··· TEXTO PARA ANALIZAR

Por José María Posse

 

En la Argentina de finales del siglo XIX, el gobierno nacional organizó una gran expedición militar, que fue conocida como “Campaña del Desierto”. El objetivo fue someter definitivamente a los indios del sur del país, tomar posesión de grandísimas extensiones de tierra y distribuirlas entre los blancos. Luego de algunos enfrentamientos, los indígenas fueron derrotados.

Las tribus vencidas fueron desplazadas, en un gran número, a nuevos territorios y ciudades. A raíz del contacto con los blancos, los indios se contagiaron enfermedades, contra las cuales sus organismos no tenían defensas. Como resultado hubo una enorme mortandad, quedando cantidad de niños huérfanos, de los que se hizo cargo el Estado Nacional. Muchos de estos niños fueron llevados a las provincias del norte, en particular a Tucumán, en lo que debió haber constituido una dolorosa separación entre hermanos que ya no volverían a verse nunca.

En Tucumán se encontraba radicado don Alejandro Sancho-Miñano, español de espíritu romántico y aventurero, por cuyas venas corría sangre de los Doce Linajes de Soria, provincia donde aún se conserva la casa blasonada de sus ascendientes, con las armas del linaje troncal de los Chancilleres.
De familia de militares, era hijo del coronel don Alejandro Sancho-Miñano; sobrino del coronel don Elías Sancho-Miñano, condecorado dos veces con la Cruz de la Real y Militar Orden de San Fernando; y nieto del Gobernador militar y coronel de infantería don Rufo Sancho-Miñano, también condecorado con la Cruz de San Fernando, la más preciada de las condecoraciones españolas, creada para premiar el valor heroico y distinguido en batalla.
Al enterarse don Alejandro de la llegada del tren con los pobres niños, partió de inmediato a la estación.

······
··· REGISTROS PROPORCIONADOS

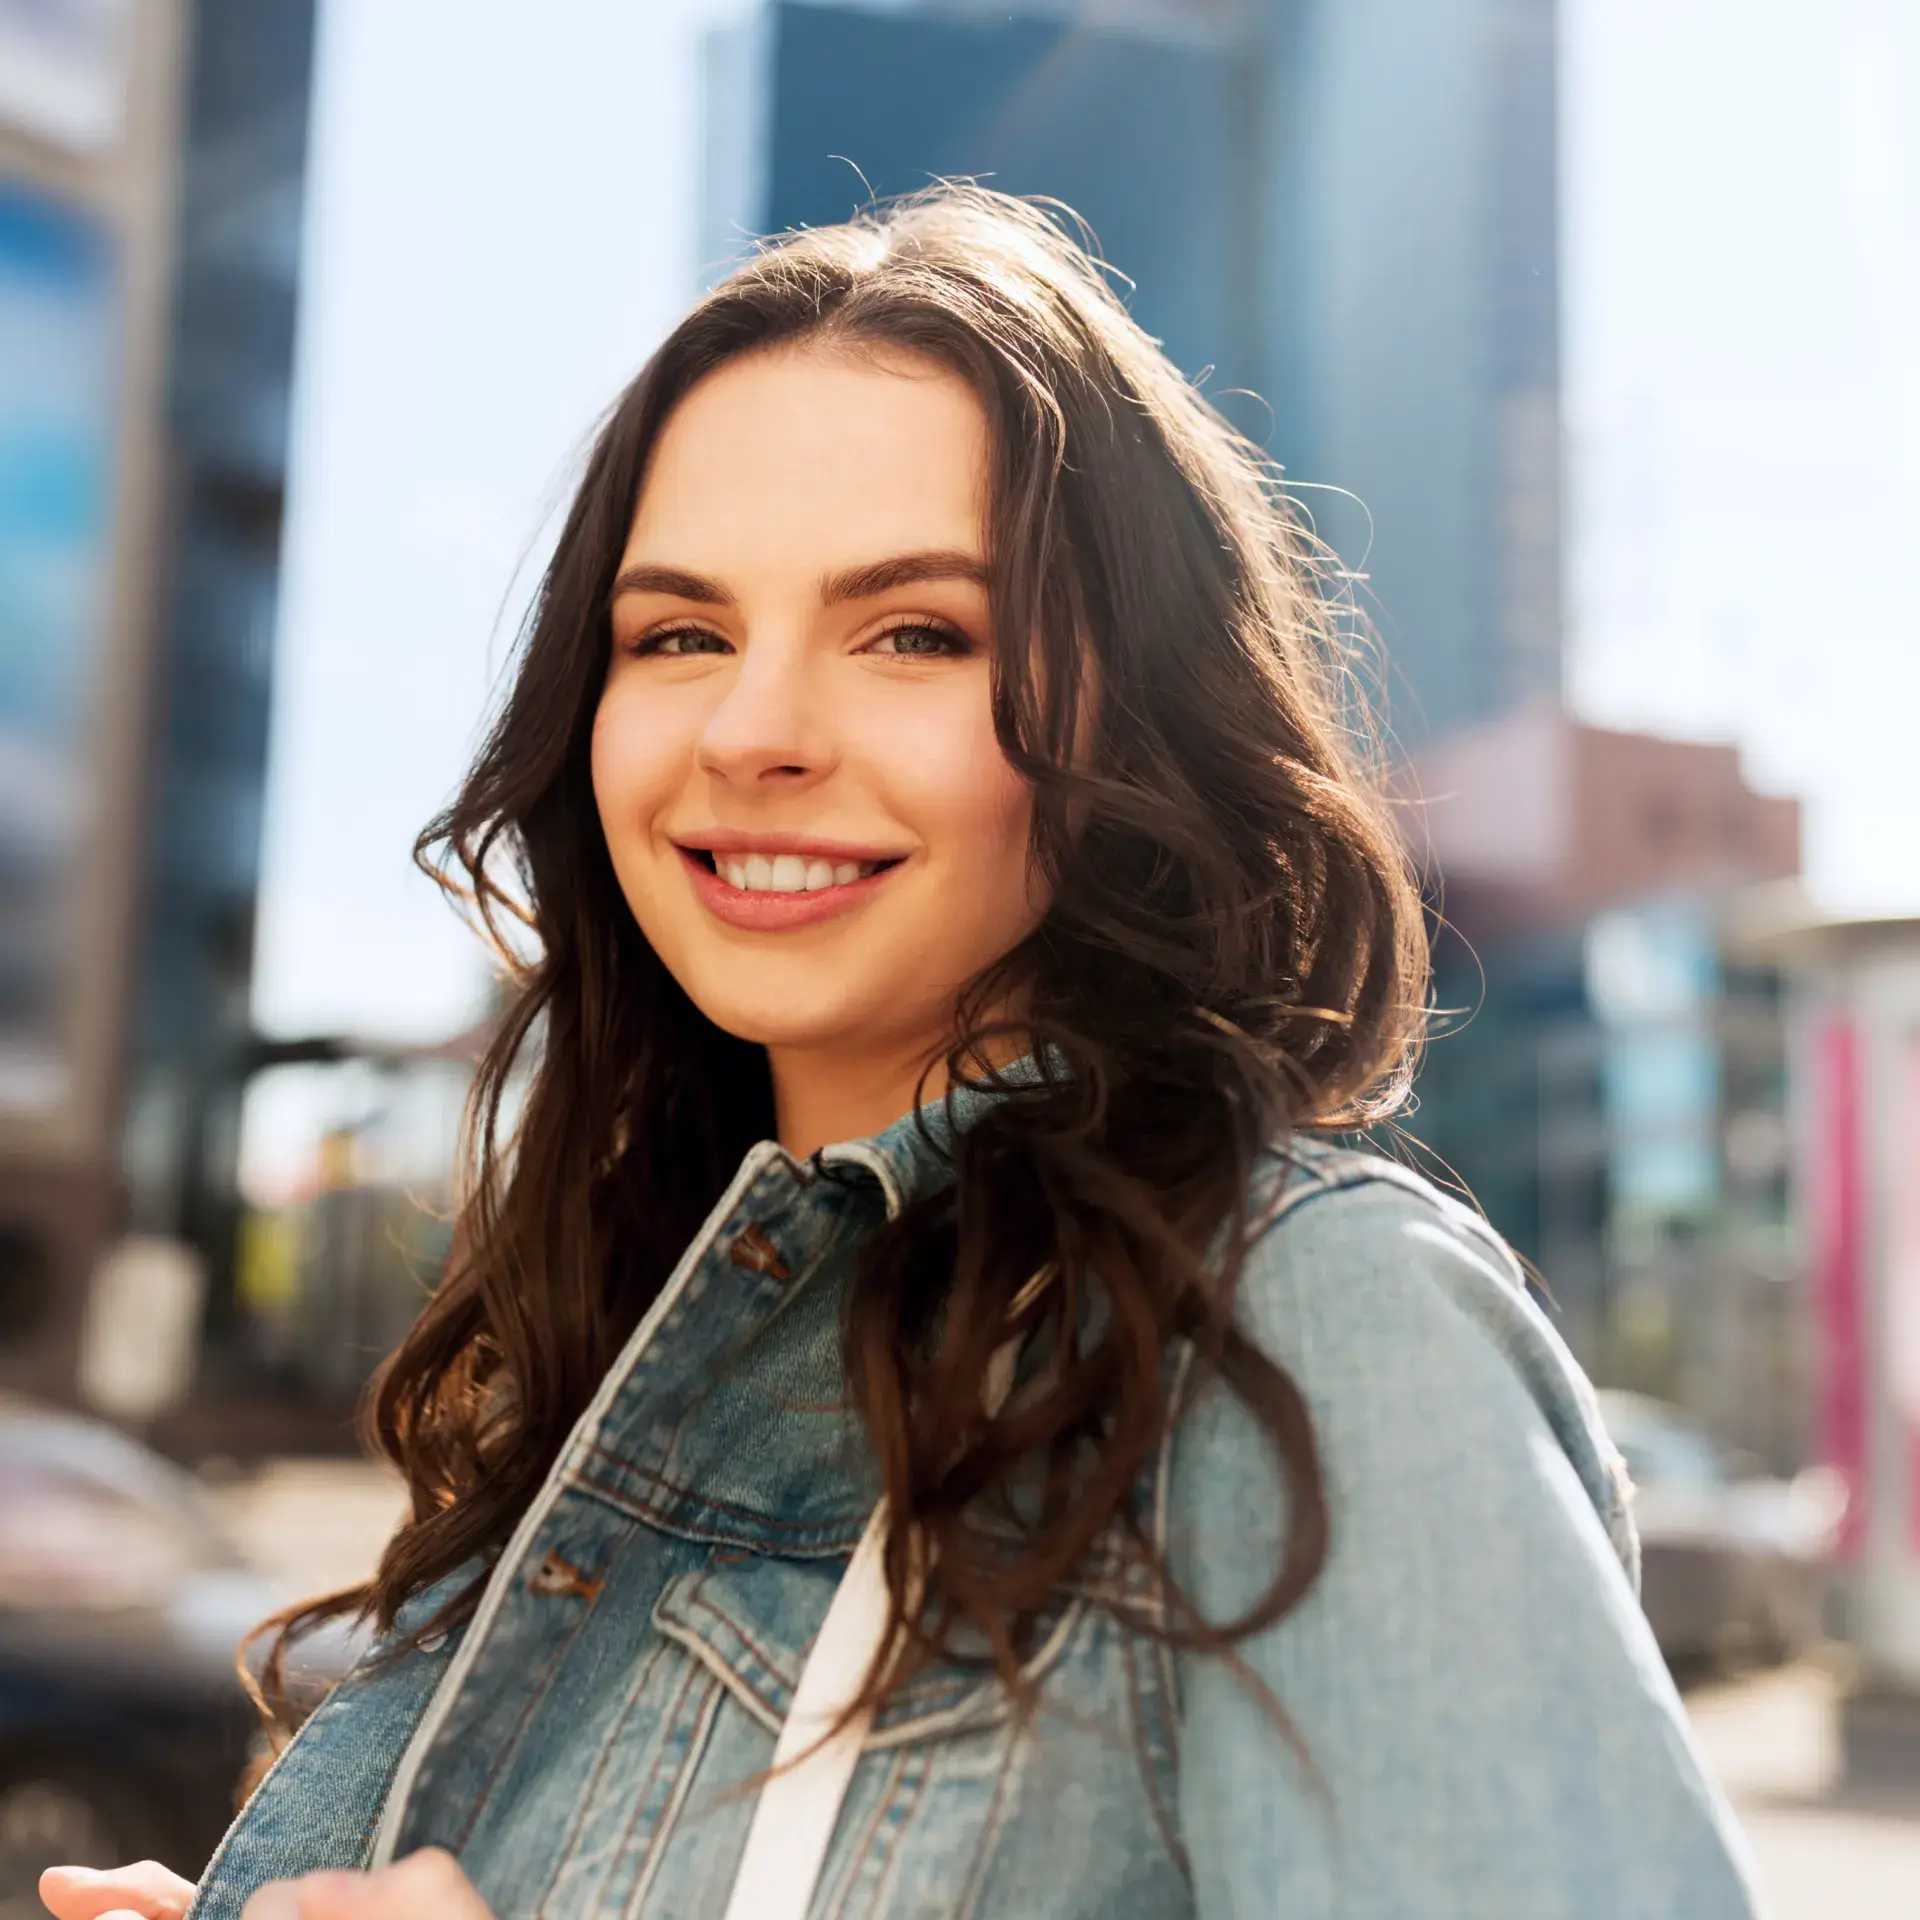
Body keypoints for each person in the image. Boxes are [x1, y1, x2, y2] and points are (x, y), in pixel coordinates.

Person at [43, 186, 1764, 1920]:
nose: (757, 730)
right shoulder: (627, 1346)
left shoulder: (1304, 1329)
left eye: (913, 634)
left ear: (1130, 719)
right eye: (680, 635)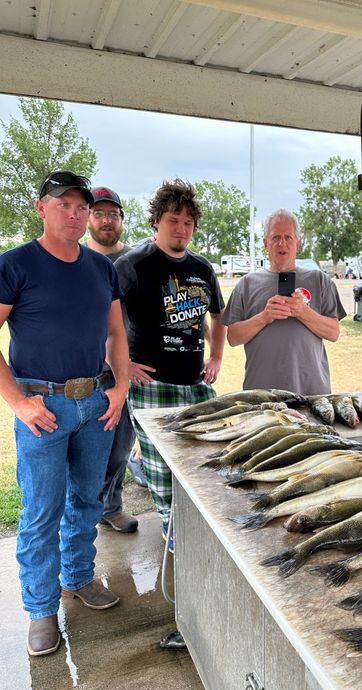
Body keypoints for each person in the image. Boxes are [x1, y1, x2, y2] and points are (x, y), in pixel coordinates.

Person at [0, 169, 130, 657]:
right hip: (44, 408)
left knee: (88, 502)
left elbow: (116, 334)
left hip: (96, 403)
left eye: (81, 207)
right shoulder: (15, 264)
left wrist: (117, 389)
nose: (74, 215)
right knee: (41, 513)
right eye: (64, 205)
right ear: (42, 208)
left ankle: (78, 578)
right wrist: (17, 401)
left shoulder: (101, 268)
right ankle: (40, 610)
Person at [115, 178, 226, 551]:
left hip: (194, 382)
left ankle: (196, 517)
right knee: (161, 464)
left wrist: (217, 356)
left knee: (202, 456)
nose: (181, 229)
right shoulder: (132, 264)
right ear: (156, 222)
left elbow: (217, 316)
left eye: (188, 223)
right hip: (150, 384)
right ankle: (170, 526)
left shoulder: (202, 268)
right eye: (173, 220)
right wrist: (123, 365)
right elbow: (103, 318)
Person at [221, 208, 346, 394]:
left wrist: (303, 312)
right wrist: (264, 317)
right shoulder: (246, 284)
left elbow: (333, 333)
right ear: (265, 243)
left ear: (298, 243)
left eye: (288, 237)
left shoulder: (320, 281)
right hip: (261, 395)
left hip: (311, 393)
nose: (282, 243)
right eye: (275, 237)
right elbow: (233, 337)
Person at [86, 186, 141, 533]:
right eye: (100, 213)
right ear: (89, 217)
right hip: (85, 374)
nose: (107, 220)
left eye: (113, 214)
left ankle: (111, 506)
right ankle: (83, 516)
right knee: (86, 454)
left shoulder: (136, 261)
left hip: (125, 370)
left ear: (121, 219)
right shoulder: (73, 258)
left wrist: (130, 363)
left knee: (120, 448)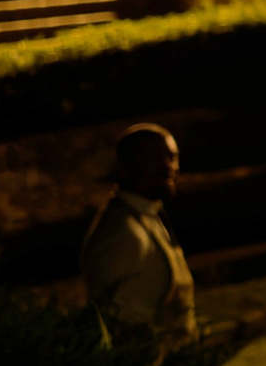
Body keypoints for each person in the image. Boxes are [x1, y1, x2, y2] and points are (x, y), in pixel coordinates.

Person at [80, 123, 198, 351]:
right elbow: (122, 333)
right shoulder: (123, 233)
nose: (168, 167)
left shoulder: (146, 215)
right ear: (124, 168)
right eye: (153, 158)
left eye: (172, 157)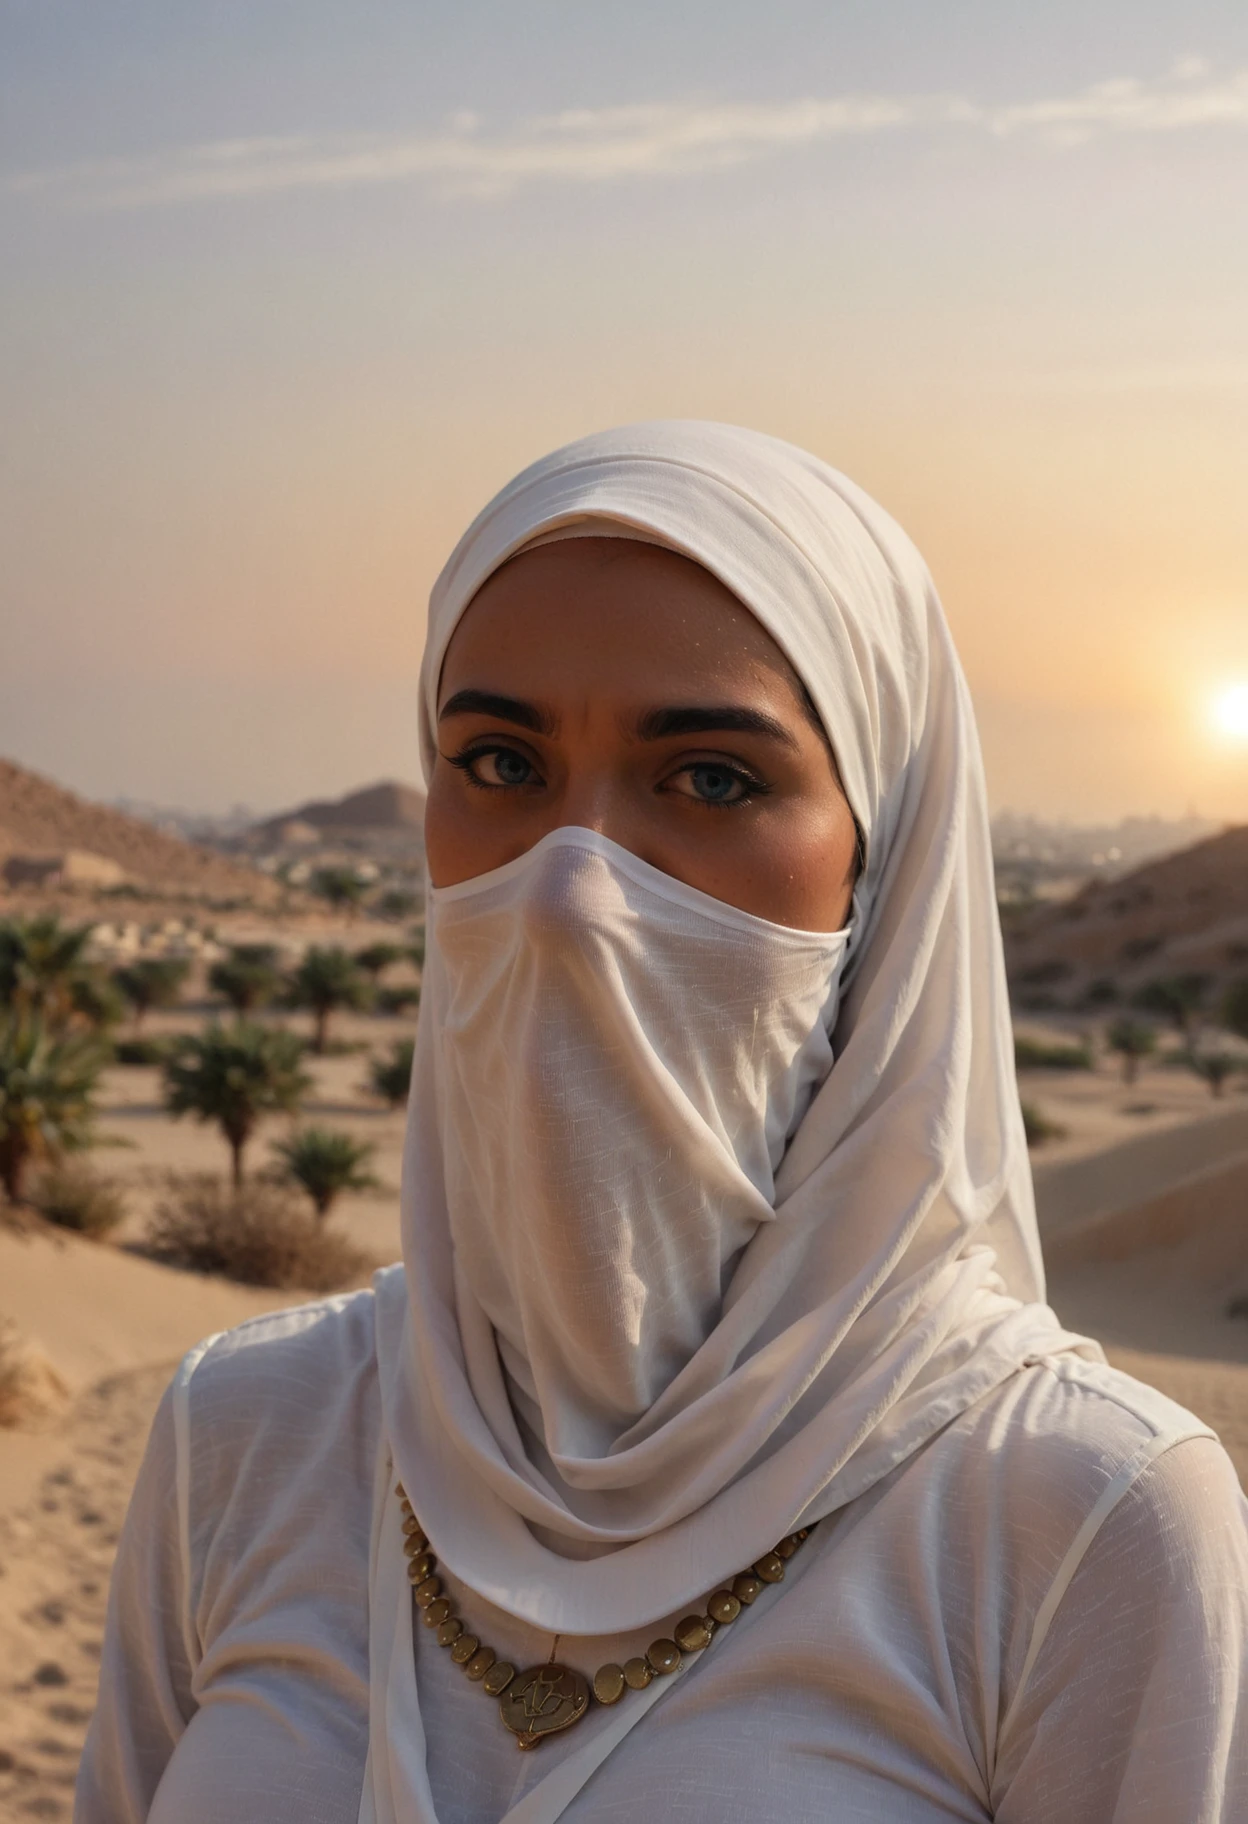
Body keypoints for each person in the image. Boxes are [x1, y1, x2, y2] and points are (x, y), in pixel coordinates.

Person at [77, 423, 1247, 1824]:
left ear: (884, 868)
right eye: (502, 765)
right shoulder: (248, 1430)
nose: (572, 886)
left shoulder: (1077, 1523)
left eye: (711, 779)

······

* **PREGUNTAS DE ESTUDIO**:
a. ¿Puedes copiar literalmente el pasaje del texto sobre la Campaña del Desierto que comienza con las palabras "En Tucumán se" y concluye con "distinguido en batalla."?
b. ¿Concuerda cada una de estas afirmaciones con el texto sobre la Campaña del Desierto? Responde sí o no y cita textualmente las palabras que lo deciden. (i) Muchos de los niños huérfanos fueron llevados a Tucumán. (ii) Don Alejandro Sancho-Miñano era nieto del coronel don Elías Sancho-Miñano. (iii) La Cruz de San Fernando se creó para premiar el valor heroico en batalla.
Para resolver las consignas no se necesitan los registros.

* **RESPUESTAS A CONSIGNAS**:
a.
En Tucumán se encontraba radicado don Alejandro Sancho-Miñano, español de espíritu romántico y aventurero, por cuyas venas corría sangre de los Doce Linajes de Soria, provincia donde aún se conserva la casa blasonada de sus ascendientes, con las armas del linaje troncal de los Chancilleres.
De familia de militares, era hijo del coronel don Alejandro Sancho-Miñano; sobrino del coronel don Elías Sancho-Miñano, condecorado dos veces con la Cruz de la Real y Militar Orden de San Fernando; y nieto del Gobernador militar y coronel de infantería don Rufo Sancho-Miñano, también condecorado con la Cruz de San Fernando, la más preciada de las condecoraciones españolas, creada para premiar el valor heroico y distinguido en batalla.

b.
(i) Sí: "Muchos de estos niños fueron llevados a las provincias del norte, en particular a Tucumán".
(ii) No: "sobrino del coronel don Elías Sancho-Miñano".
(iii) Sí: "creada para premiar el valor heroico y distinguido en batalla".